PROVIDED PASSAGE>

- - - - - - -

Manop, the museum's owner, operator and sole employee, is one of Thailand's two leading mosquito experts. His wife, Rampa, is Thailand's second leading mosquito expert.
Rampa will receive the John N. Belkin award from the American Mosquito Control Association (AMCA) in March next year. She will be the first Thai recipient of the award which recognizes trail-blazing research on mosquitoes. It's named after American entomologist John N. Belkin, author of the two-volume The Mosquitoes of the South Pacific.
Rampa officially retired earlier this year after finishing her six-volume opus on the mosquitoes of Thailand. It's a long read. There are 459 mosquito species in Thailand, of which Rampa, employed by the US's Armed Forces Institute of Medical Science of the Smithsonian for more than 50 years as a mosquito researcher in Thailand, discovered 24 of them.

- - - - - - -

PROVIDED RECORDS>
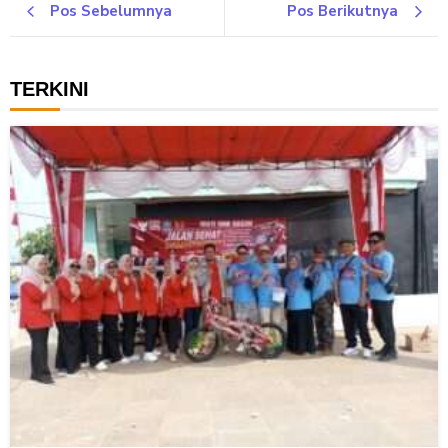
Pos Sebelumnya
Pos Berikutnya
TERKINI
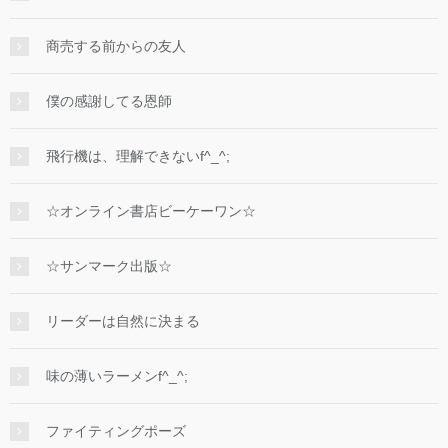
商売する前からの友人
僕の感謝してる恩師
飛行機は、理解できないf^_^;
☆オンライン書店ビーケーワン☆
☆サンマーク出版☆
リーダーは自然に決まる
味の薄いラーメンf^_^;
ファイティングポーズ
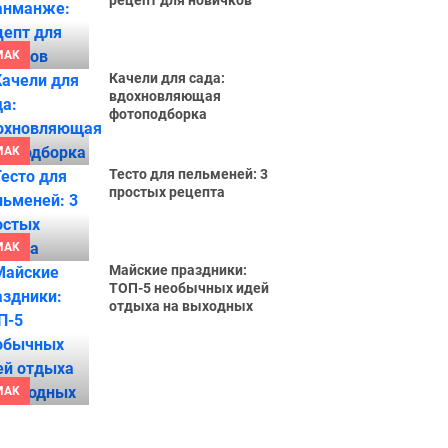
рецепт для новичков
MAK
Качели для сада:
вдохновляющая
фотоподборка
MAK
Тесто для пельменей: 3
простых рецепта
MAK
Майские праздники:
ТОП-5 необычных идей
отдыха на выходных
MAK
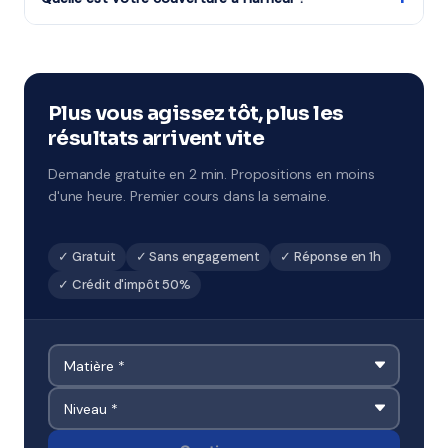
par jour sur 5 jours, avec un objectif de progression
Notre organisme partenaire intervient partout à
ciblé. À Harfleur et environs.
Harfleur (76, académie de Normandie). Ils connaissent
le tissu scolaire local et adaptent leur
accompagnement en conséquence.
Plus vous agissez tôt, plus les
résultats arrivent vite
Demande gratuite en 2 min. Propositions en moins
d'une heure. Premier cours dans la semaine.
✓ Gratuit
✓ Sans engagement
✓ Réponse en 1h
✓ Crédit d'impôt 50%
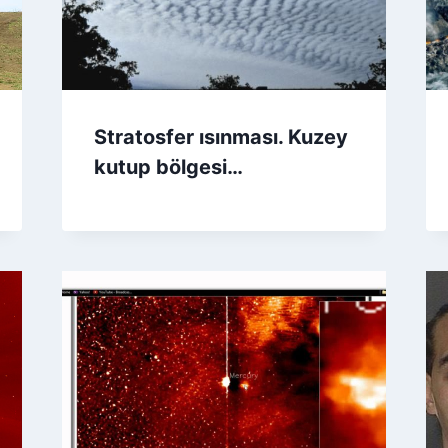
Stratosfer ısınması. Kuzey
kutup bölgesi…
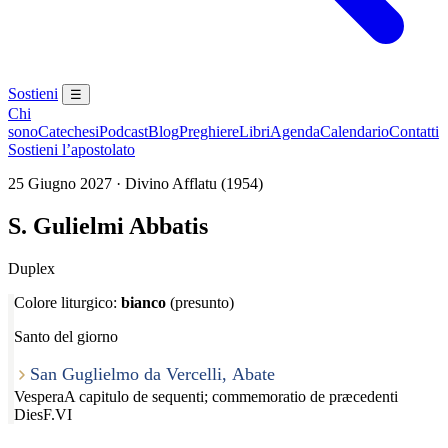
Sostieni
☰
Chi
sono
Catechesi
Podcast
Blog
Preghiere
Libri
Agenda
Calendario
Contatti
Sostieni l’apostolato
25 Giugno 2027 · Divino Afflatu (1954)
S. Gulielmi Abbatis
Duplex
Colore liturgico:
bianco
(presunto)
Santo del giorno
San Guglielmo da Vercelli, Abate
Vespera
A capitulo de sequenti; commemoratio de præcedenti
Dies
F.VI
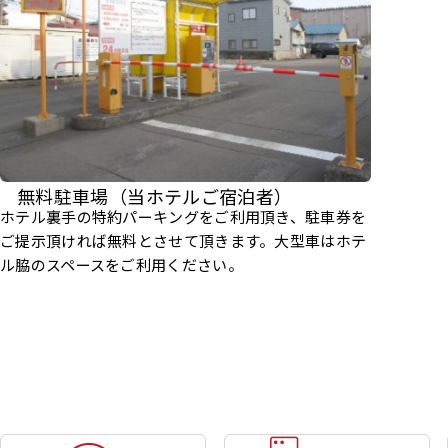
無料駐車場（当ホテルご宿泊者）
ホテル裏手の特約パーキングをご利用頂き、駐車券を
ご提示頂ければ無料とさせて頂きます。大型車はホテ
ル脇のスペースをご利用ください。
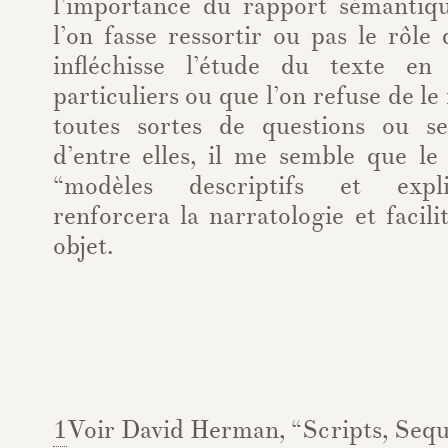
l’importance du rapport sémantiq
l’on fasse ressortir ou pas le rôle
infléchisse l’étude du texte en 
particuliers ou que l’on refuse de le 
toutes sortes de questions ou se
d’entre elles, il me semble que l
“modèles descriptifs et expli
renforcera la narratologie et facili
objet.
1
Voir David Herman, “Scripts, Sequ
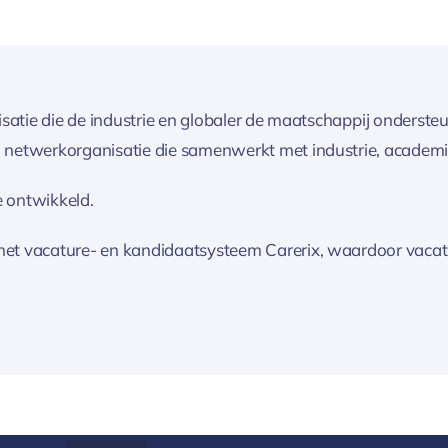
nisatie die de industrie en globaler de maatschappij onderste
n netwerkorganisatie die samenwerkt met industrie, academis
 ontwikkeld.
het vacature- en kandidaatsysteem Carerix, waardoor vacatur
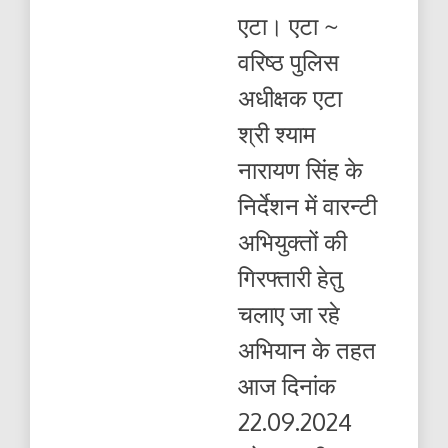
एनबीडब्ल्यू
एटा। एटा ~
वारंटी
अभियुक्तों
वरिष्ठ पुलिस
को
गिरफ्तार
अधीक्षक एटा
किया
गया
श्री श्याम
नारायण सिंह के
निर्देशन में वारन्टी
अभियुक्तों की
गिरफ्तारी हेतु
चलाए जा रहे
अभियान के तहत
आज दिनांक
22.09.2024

- - - - - - -

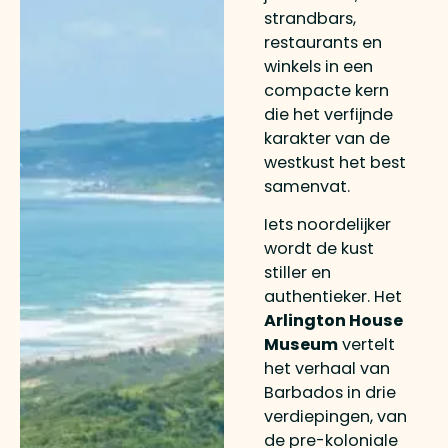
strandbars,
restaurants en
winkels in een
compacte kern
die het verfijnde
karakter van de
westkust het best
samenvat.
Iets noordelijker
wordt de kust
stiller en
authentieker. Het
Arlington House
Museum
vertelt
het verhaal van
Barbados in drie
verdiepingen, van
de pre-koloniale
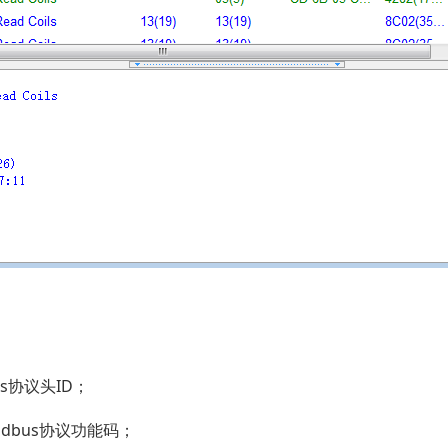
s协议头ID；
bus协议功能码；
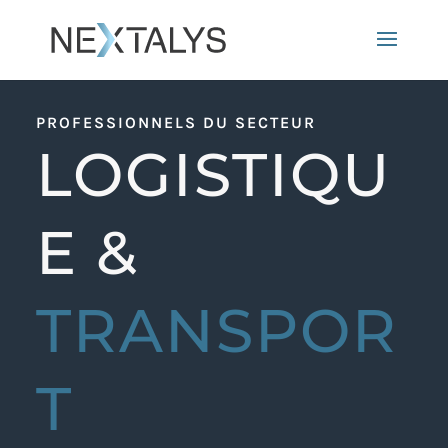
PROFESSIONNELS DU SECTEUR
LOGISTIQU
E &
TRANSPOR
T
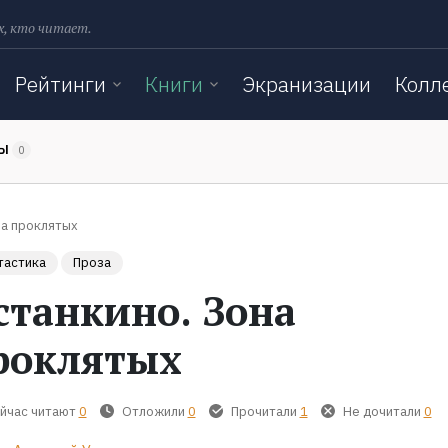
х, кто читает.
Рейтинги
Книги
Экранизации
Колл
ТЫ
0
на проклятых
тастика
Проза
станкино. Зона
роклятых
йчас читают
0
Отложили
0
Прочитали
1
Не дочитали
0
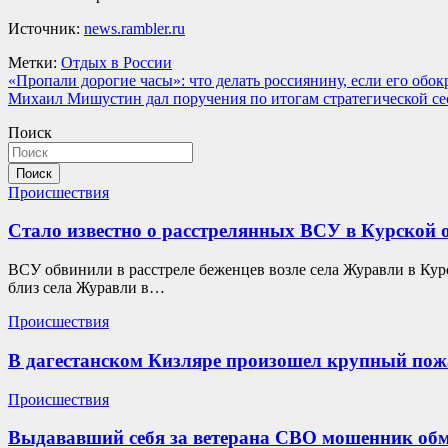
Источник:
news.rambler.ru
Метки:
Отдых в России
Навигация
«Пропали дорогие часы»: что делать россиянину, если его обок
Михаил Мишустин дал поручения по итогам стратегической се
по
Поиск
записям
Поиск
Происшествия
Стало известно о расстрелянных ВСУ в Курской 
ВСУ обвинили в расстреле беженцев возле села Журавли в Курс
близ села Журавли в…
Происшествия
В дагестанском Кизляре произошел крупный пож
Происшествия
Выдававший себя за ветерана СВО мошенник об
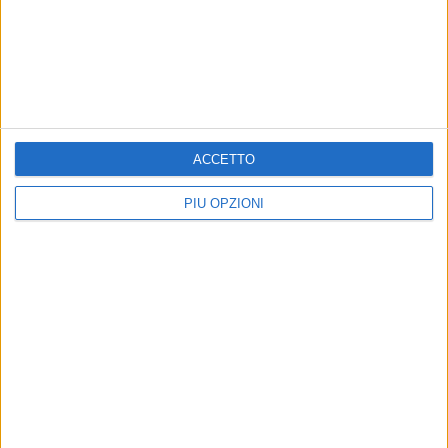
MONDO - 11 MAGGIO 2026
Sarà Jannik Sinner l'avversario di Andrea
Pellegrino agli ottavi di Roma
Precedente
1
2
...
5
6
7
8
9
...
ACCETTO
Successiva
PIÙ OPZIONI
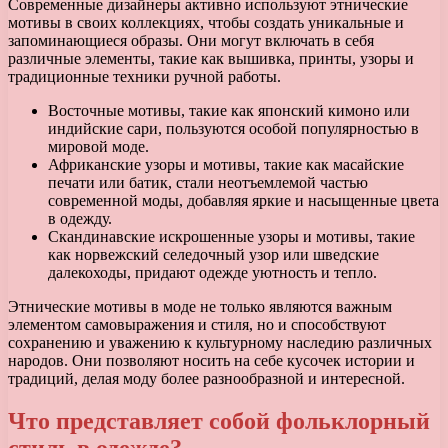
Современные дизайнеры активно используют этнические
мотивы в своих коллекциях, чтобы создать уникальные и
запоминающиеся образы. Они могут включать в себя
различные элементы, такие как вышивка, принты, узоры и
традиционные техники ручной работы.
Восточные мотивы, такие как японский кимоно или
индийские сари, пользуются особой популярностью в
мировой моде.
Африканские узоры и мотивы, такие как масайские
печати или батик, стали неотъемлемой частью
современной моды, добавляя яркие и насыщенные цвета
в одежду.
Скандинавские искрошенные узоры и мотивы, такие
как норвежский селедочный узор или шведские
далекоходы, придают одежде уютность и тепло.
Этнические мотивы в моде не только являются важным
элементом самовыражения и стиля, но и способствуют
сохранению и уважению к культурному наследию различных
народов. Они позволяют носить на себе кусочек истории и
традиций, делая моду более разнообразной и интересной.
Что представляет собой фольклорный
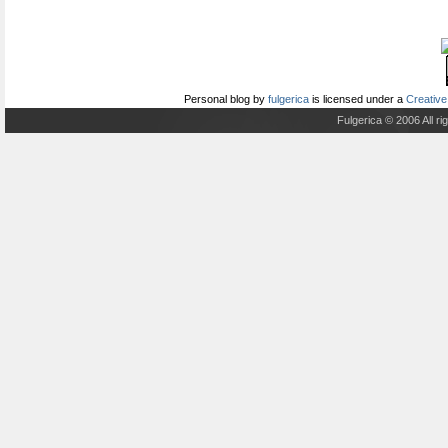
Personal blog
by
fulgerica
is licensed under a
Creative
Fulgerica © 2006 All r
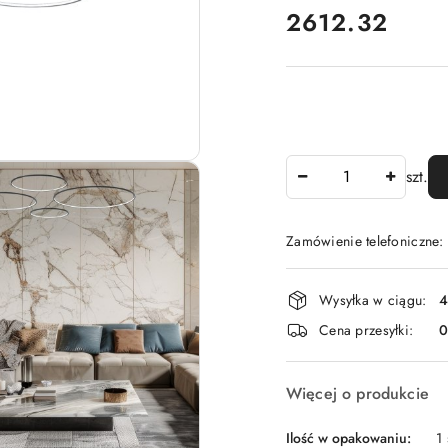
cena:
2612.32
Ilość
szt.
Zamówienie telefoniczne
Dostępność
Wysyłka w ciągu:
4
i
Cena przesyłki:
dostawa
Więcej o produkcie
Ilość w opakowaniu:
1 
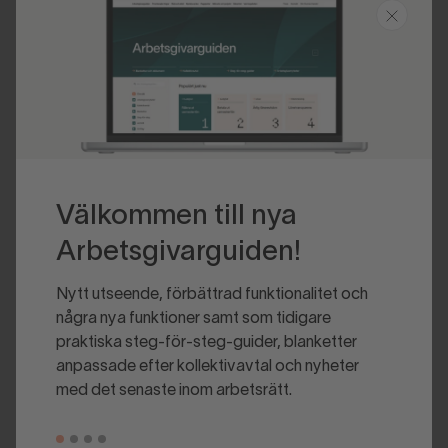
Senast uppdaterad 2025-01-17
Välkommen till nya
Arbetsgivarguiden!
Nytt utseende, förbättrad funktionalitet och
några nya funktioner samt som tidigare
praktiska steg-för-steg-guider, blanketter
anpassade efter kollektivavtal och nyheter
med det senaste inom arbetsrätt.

- - - - - - -

WHAT YOU SHOULD DO> Write what comes next in the passage about the Thai mosquito experts, picking up after its last sentence. The data can be set aside, since nothing that follows depends on it.

RESPONSE FOR THIS EXERCISE>
Manop, a malaria expert previously employed by the US Operation Mission of Thailand, also discovered a few new mosquito species in the course of his long, back-biting career, one of which bears his name - Toxorhynchites manopi - a monster of a blood-sucker that luckily doesn't prey on people.
The larvae of the Toxorhynchitos manopi likes to eat the larvae of the Aedes aegypti, or the striped-leg mosquito that is the vector for dengue fever, also called haemorrhagic fever and breakbone fever.
If Manop had his way, the Thai government would be breeding millions of his namesake to rid the country of dengue fever.
'Instead of fogging and spraying the government just needs to breed a colony of Toxorhynchitos manopi because the larvae of this species is the natural predator of the larvae of Aedes aegypti,' Manop said. 'That's the best way to control the Aedes aegypti.'
But looking at the size of the Toxorhynchitor manopi, called the 'President of Thai mosquitoes,' one wonders if the public would appreciate such an anti-dengue campaign.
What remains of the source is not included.